Volume 3, Number 12 Copyright 1998 TGG July 20, 1998


You may redistribute this newsletter for noncommercial purposes. For commercial use contact jack@ganssle.com.

EDITOR: Jack Ganssle, jack@ganssle.com

CONTENTS:
- Embedded Seminar in Chicago
- Embedded E-Newsletters
- Decision Making Reviews
- Thought for the Week
- About The Embedded Muse


Embedded Seminar in Chicago


I'm conducting a full-day embedded seminar in Chicago, near O’Hare airport, on September 16. It's called "The Best Ideas for Developing Better Firmware Faster", and is for the developer who is honestly looking for new ideas, but who wants to cut through the academic fluff of formal methodologies and immediately find better ways to work.

The focus is uniquely on embedded systems. I'll talk about ways to link the hardware and software, to identify and stamp out bugs, to manage risk, and to meet impossible deadlines.


E-newsletters


I’ve recently found out about a couple of other E-newsletters on embedded systems.

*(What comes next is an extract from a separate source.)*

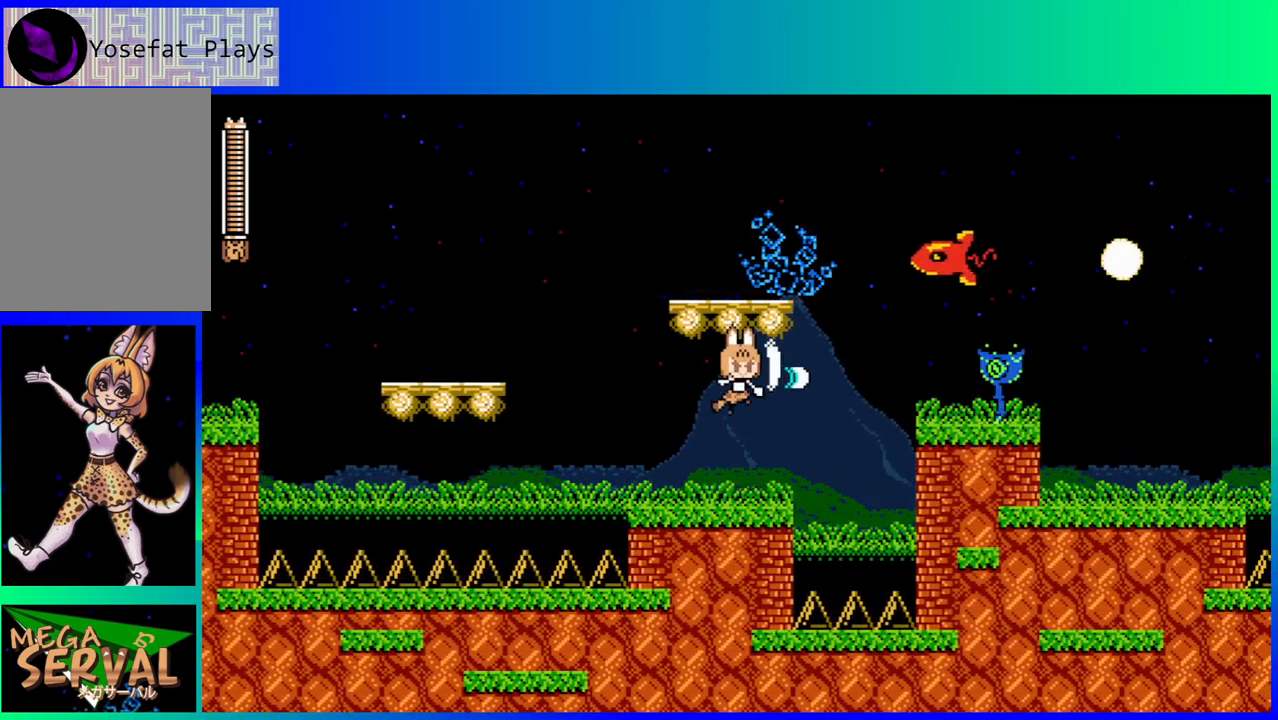
{"buttons": [], "left_stick": "center", "right_stick": "center", "events": [[33, "Y", "up"], [317, "B", "down"], [383, "Y", "down"], [433, "B", "up"], [467, "Y", "up"]]}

The Embedded Processor Watch from Microdesign Resources is an independent journal dedicated to reporting and analyzing advances in microprocessors for embedded systems, information appliances, consumer electronics, industrial control, and real-time systems.

The editorial staff specializes in 32-bit & 64-bit microprocessor hardware, and also covers CPU support logic and digital signal processor (DSP) chips. Embedded Processor Watch does not accept advertising and is not affiliated with any microprocessor vendor.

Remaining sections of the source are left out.